While many traumatic life events leave physical wounds or scars, the greater and longer-lasting damage is often to the victim’s sense of emotional stability and well-being.
It is for this reason that restorative practices such as art therapy and other creative means of coping with trauma have become such an integral part of the recovery process in the mental health community. As a form of non-verbal communication (in many cases), art allows victims of trauma to use creative writing, painting and other media to better process their experiences and unlock their emotional expressions when the words simply won’t come. As they become more comfortable in expressing themselves through these means, the process of making art further helps victims develop interpersonal skills, manage behavior, reduce stress and increase their self-esteem and self-awareness.
Those are some of the goals in play during the weekly Art Recovery sessions at the Frontline Foundations substance abuse treatment centers in Chesterton and LaPorte. Recognizing the role that art and other creative outlets can have on the recovery process, Frontline began offering its program about five years ago, with local artists and certified substance abuse counselors leading sessions focused on using everything from pastels and oil painting to graphic design and writing to encourage self-expression and artistic ability.
While the program is not technically considered art therapy (because it isn’t run by a professionally licensed art therapist), Frontline operations director Derek Frazier says the sessions have the same aspirations of getting attendees to reflect on their recovery journeys and rediscover their self-esteem through the expression of their natural gifts and talents.

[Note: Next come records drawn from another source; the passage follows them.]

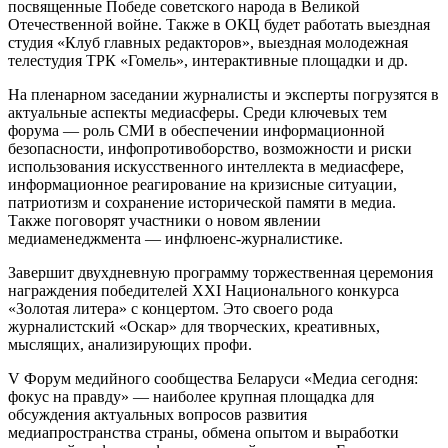
посвященные Победе советского народа в Великой
Отечественной войне. Также в ОКЦ будет работать выездная
студия «Клуб главных редакторов», выездная молодежная
телестудия ТРК «Гомель», интерактивные площадки и др.
На пленарном заседании журналисты и эксперты погрузятся в
актуальные аспекты медиасферы. Среди ключевых тем
форума — роль СМИ в обеспечении информационной
безопасности, инфопротивоборство, возможности и риски
использования искусственного интеллекта в медиасфере,
информационное реагирование на кризисные ситуации,
патриотизм и сохранение исторической памяти в медиа.
Также поговорят участники о новом явлении
медиаменеджмента — инфлюенс-журналистике.
Завершит двухдневную программу торжественная церемония
награждения победителей XXI Национального конкурса
«Золотая литера» с концертом. Это своего рода
журналистский «Оскар» для творческих, креативных,
мыслящих, анализирующих профи.
V Форум медийного сообщества Беларуси «Медиа сегодня:
фокус на правду» — наиболее крупная площадка для
обсуждения актуальных вопросов развития
медиапространства страны, обмена опытом и выработки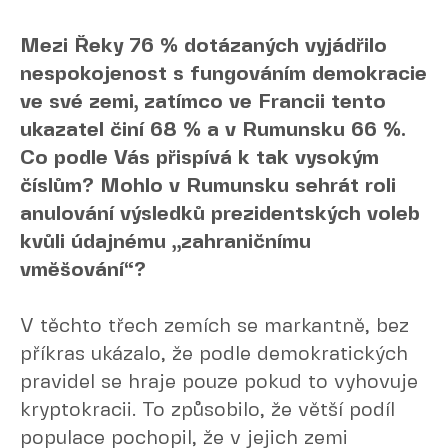
Mezi Řeky 76 % dotázaných vyjádřilo
nespokojenost s fungováním demokracie
ve své zemi, zatímco ve Francii tento
ukazatel činí 68 % a v Rumunsku 66 %.
Co podle Vás přispívá k tak vysokým
číslům? Mohlo v Rumunsku sehrát roli
anulování výsledků prezidentských voleb
kvůli údajnému „zahraničnímu
vměšování“?
V těchto třech zemích se markantně, bez
příkras ukázalo, že podle demokratických
pravidel se hraje pouze pokud to vyhovuje
kryptokracii. To způsobilo, že větší podíl
populace pochopil, že v jejich zemi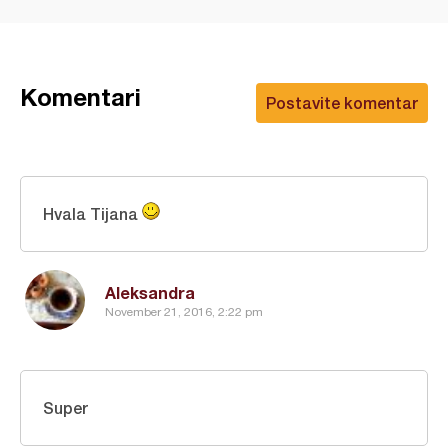
Komentari
Postavite komentar
Hvala Tijana
Aleksandra
November 21, 2016, 2:22 pm
Super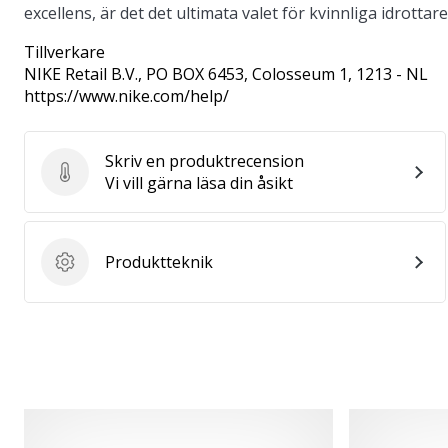
excellens, är det det ultimata valet för kvinnliga idrottar
Tillverkare
NIKE Retail B.V.
, PO BOX 6453, Colosseum 1, 1213 - NL
https://www.nike.com/help/
Skriv en produktrecension
Skriv en produktrecension
Vi vill gärna läsa din åsikt
Produktteknik
Produktteknik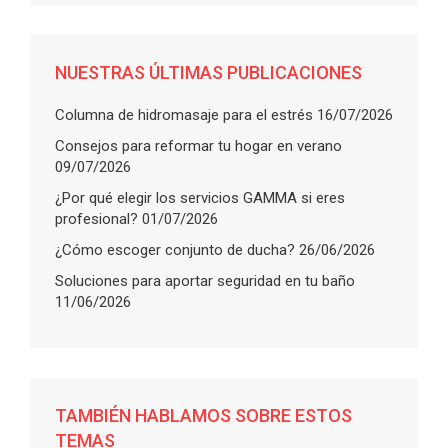
NUESTRAS ÚLTIMAS PUBLICACIONES
Columna de hidromasaje para el estrés
16/07/2026
Consejos para reformar tu hogar en verano
09/07/2026
¿Por qué elegir los servicios GAMMA si eres
profesional?
01/07/2026
¿Cómo escoger conjunto de ducha?
26/06/2026
Soluciones para aportar seguridad en tu baño
11/06/2026
TAMBIÉN HABLAMOS SOBRE ESTOS
TEMAS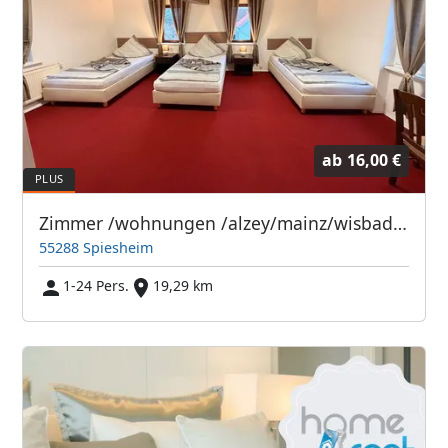
ab
16,00 €
Zimmer /wohnungen /alzey/mainz/wisbaden/frankfurt
55288 Spiesheim
1-24 Pers.
19,29 km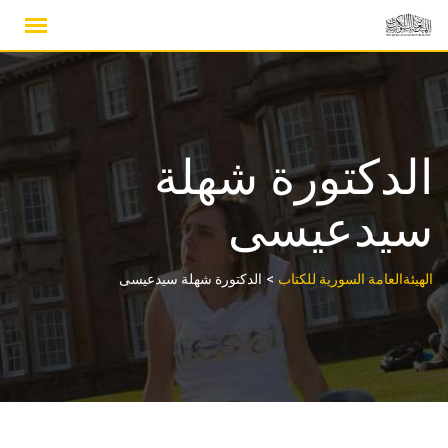
Ski
t
conten
الدكتورة شهلة
سيدعيسى
>
الهيئةالعامة السورية للكتاب
الدكتورة شهلة سيدعيسى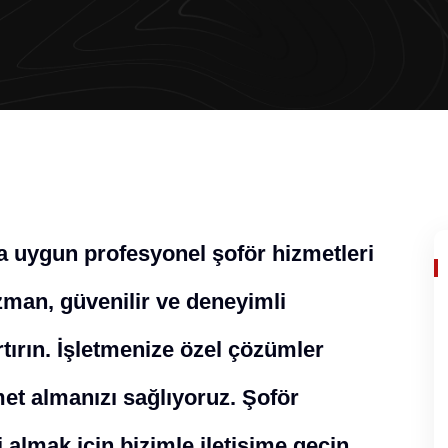
a uygun profesyonel şoför hizmetleri
man, güvenilir ve deneyimli
rtırın. İşletmenize özel çözümler
met almanızı sağlıyoruz. Şoför
 almak için bizimle iletişime geçin.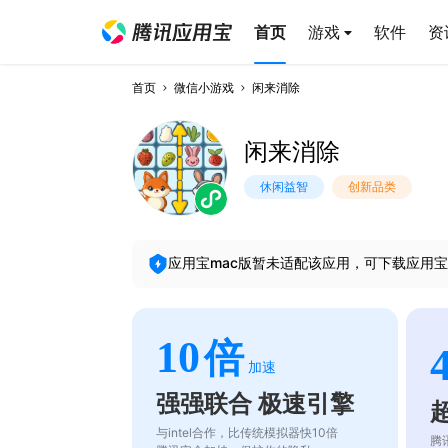
首页
游戏
软件
资
首页
微信小游戏
闲来消除
闲来消除
休闲益智
创新品类
应用宝mac版暂未适配该应用，可下载应用宝
10
倍
加速
强强联合 极速引擎
与intel合作，比传统模拟器快10倍
腾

“Art recovery allows our clients to express themselves in ways that they might not be able to verbalize, especially early in the recovery process,” he explains. “It allows them to break down barriers and work through their struggles.”
A typical Art Recovery session at Frontline usually begins with an open discussion centered on one of the traditional 12 steps of recovery, such as making amends, taking personal inventory or acknowledging character defects. Attendees then reflect on their personal experience with that step in a sketch that is discussed with the group, and then work on completing a piece of artwork—be it an essay or painting—that helps illustrate their journey of recovery. Frazier says the process is particularly helpful for clients who aren’t as willing to verbalize their challenges and struggles.
“Art recovery allows those who may not speak out in other groups and those who might not be comfortable with speaking about their issues to have a voice,” he notes.
While Art Recovery sessions are but one of the many services Frontline offers to those trying to get past the pain of addiction and rebuild their lives, Frazier says it has become an integral piece of the recovery process for many clients. Not only has it provided another means of opening up and confronting their struggles during the critical early stages, it has also become a means of sustained engagement in what really is a lifelong journey.
“Art recovery has been a success in many ways,” Frazier says, “but one thing in particular that we’re really happy to see is that clients continue to stay plugged in even after their treatment is completed as a positive outlet and support system.”